Cymbals Eat Guitars (above) make classic indie rock. Not the bland stadium-indie peddled by so many lego-haired british silver spooners. But the down-home yankee-college indie rock that drips forth from albums like Crooked Rain Crooked Rain or Lonesome Crowded West or more aptly Perfect From Now On. Slack guitars ring out like cymbals and cymbals crash like guitars. I guess the name works on that level. Sometimes its shouty too, and sometimes shuffly, broody or urgent while still being loose. They love Pavement and I love them. It's an easy, no frills equation.

In all honesty I don't know much else about the band though so thats all i have to share. The album is called "Why There are Mountains" and they are from Staten Island, NYC. Like the Wu Tang Clan. You can hear Cymbals Eat Guitars on their myspace page, as if you didn't know you could, hey?
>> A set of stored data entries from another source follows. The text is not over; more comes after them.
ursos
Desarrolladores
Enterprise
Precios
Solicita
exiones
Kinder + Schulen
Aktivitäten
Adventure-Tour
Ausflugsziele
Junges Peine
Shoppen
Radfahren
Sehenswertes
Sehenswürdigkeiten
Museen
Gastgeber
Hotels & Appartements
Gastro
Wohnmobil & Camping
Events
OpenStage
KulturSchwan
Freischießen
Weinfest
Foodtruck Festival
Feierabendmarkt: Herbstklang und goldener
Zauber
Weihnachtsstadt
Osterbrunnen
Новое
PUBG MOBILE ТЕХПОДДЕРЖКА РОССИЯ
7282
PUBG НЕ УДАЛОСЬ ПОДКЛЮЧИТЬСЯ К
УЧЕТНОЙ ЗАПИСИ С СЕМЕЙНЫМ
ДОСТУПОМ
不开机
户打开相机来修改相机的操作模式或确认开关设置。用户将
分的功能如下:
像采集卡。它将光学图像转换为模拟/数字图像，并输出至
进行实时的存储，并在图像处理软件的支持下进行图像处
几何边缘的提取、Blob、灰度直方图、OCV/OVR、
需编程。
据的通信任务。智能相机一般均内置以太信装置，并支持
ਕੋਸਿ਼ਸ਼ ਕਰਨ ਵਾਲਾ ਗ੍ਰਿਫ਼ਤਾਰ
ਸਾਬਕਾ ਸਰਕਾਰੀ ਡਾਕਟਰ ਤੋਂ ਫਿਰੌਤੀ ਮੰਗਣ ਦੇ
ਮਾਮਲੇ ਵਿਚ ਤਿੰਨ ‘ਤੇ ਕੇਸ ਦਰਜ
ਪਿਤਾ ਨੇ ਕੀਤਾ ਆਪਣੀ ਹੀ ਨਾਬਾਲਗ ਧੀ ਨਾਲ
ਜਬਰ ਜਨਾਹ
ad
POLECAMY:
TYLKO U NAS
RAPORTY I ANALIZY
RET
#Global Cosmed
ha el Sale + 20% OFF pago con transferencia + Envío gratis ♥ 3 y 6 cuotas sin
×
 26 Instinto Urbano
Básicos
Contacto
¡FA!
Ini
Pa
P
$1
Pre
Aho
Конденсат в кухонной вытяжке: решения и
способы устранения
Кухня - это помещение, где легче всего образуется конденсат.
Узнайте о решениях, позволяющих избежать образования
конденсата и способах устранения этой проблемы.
photo by kjten22 from flickr

J. Tillman (above) has also been in my stereo (aka the iPod) with his new album "Vacilando Territory Blues". You should listen online. I have blogged about him before. He drums for Fleet Foxes but is a capable, inventive songwriter and performer in his own right. His ragged, intimate vocals sit across strummy acoustic folk-ballads and occasional lush rushes of strings, steel and brushy drums. The songs weave a kind of magic that isn't completely full of surprises but still offers solace from the other nonsense offered up by modern noisemakers or the half-rate songsmiths that radio cling to and champion.
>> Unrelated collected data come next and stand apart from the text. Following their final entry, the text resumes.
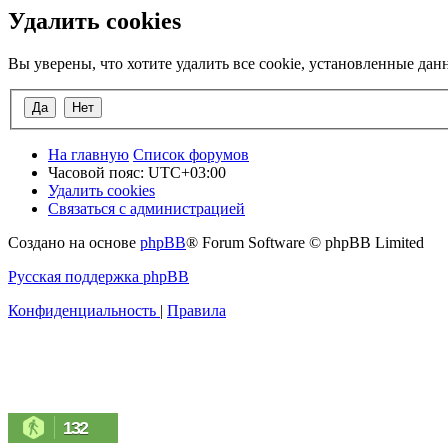
Удалить cookies
Вы уверены, что хотите удалить все cookie, установленные да
На главную
Список форумов
Часовой пояс:
UTC+03:00
Удалить cookies
Связаться с администрацией
Создано на основе
phpBB
® Forum Software © phpBB Limited
Русская поддержка phpBB
Конфиденциальность
|
Правила
132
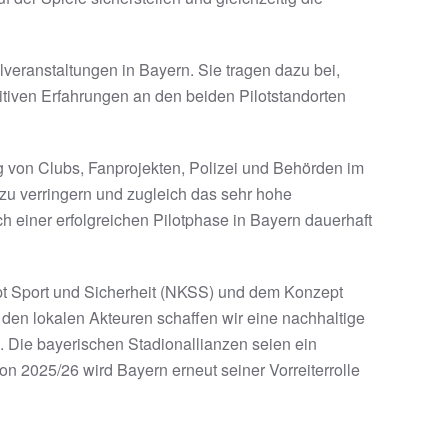
lveranstaltungen in Bayern. Sie tragen dazu bei,
ositiven Erfahrungen an den beiden Pilotstandorten
g von Clubs, Fanprojekten, Polizei und Behörden im
 zu verringern und zugleich das sehr hohe
h einer erfolgreichen Pilotphase in Bayern dauerhaft
pt Sport und Sicherheit (NKSS) und dem Konzept
den lokalen Akteuren schaffen wir eine nachhaltige
. Die bayerischen Stadionallianzen seien ein
on 2025/26 wird Bayern erneut seiner Vorreiterrolle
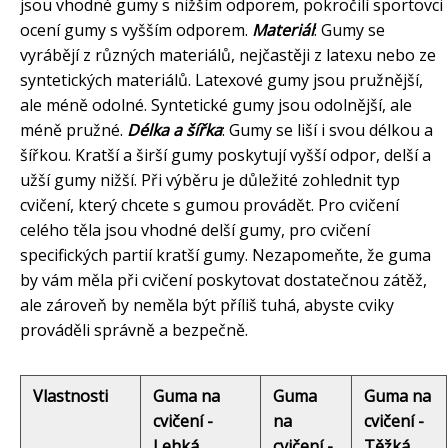
jsou vhodné gumy s nižším odporem, pokročilí sportovci
ocení gumy s vyšším odporem.
Materiál
: Gumy se
vyrábějí z různých materiálů, nejčastěji z latexu nebo ze
syntetických materiálů. Latexové gumy jsou pružnější,
ale méně odolné. Syntetické gumy jsou odolnější, ale
méně pružné.
Délka a šířka
: Gumy se liší i svou délkou a
šířkou. Kratší a širší gumy poskytují vyšší odpor, delší a
užší gumy nižší. Při výběru je důležité zohlednit typ
cvičení, který chcete s gumou provádět. Pro cvičení
celého těla jsou vhodné delší gumy, pro cvičení
specifických partií kratší gumy. Nezapomeňte, že guma
by vám měla při cvičení poskytovat dostatečnou zátěž,
ale zároveň by neměla být příliš tuhá, abyste cviky
prováděli správně a bezpečně.
Vlastnosti
Guma na
Guma
Guma na
cvičení -
na
cvičení -
Lehká
cvičení -
Těžká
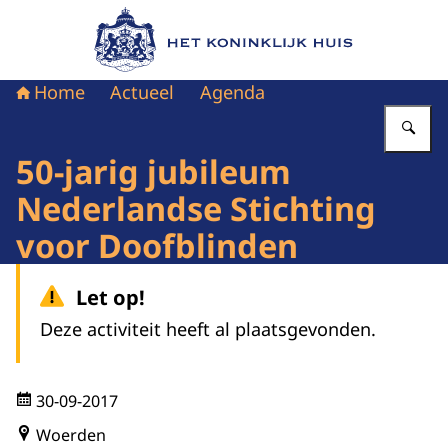
Naar de homepage van Het Koninklijk Huis
Home
Actueel
Agenda
Vu
50-jarig jubileum
Nederlandse Stichting
voor Doofblinden
Let op!
Deze activiteit heeft al plaatsgevonden.
30-09-2017
Woerden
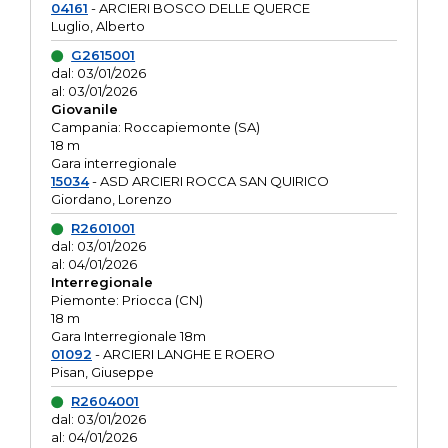
04161
- ARCIERI BOSCO DELLE QUERCE
Luglio, Alberto
G2615001
dal: 03/01/2026
al: 03/01/2026
Giovanile
Campania: Roccapiemonte (SA)
18 m
Gara interregionale
15034
- ASD ARCIERI ROCCA SAN QUIRICO
Giordano, Lorenzo
R2601001
dal: 03/01/2026
al: 04/01/2026
Interregionale
Piemonte: Priocca (CN)
18 m
Gara Interregionale 18m
01092
- ARCIERI LANGHE E ROERO
Pisan, Giuseppe
R2604001
dal: 03/01/2026
al: 04/01/2026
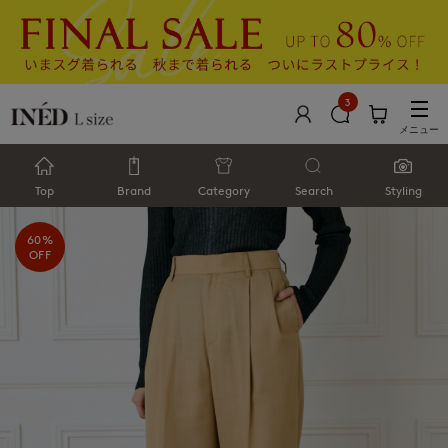
3
メニュー
Top
Brand
Category
Search
Styling
60%
OFF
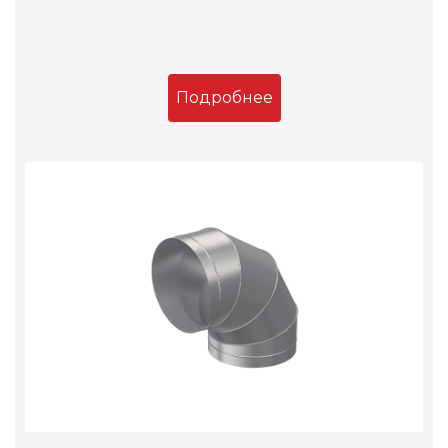
Подробнее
I wish he'd played shows in Australia when the Foxes toured recently. I think people would have reacted well. Nevermind. Its Easter Saturday and I have him and the cymbals to keep me company as the sun casts treacle across the trees and through my dusty window.

1 comment:

Darragh said...

Ah yes, J. Tilman. I really like the song 'Under the Sun' off the Cancer and Delirium album that he release I think last year.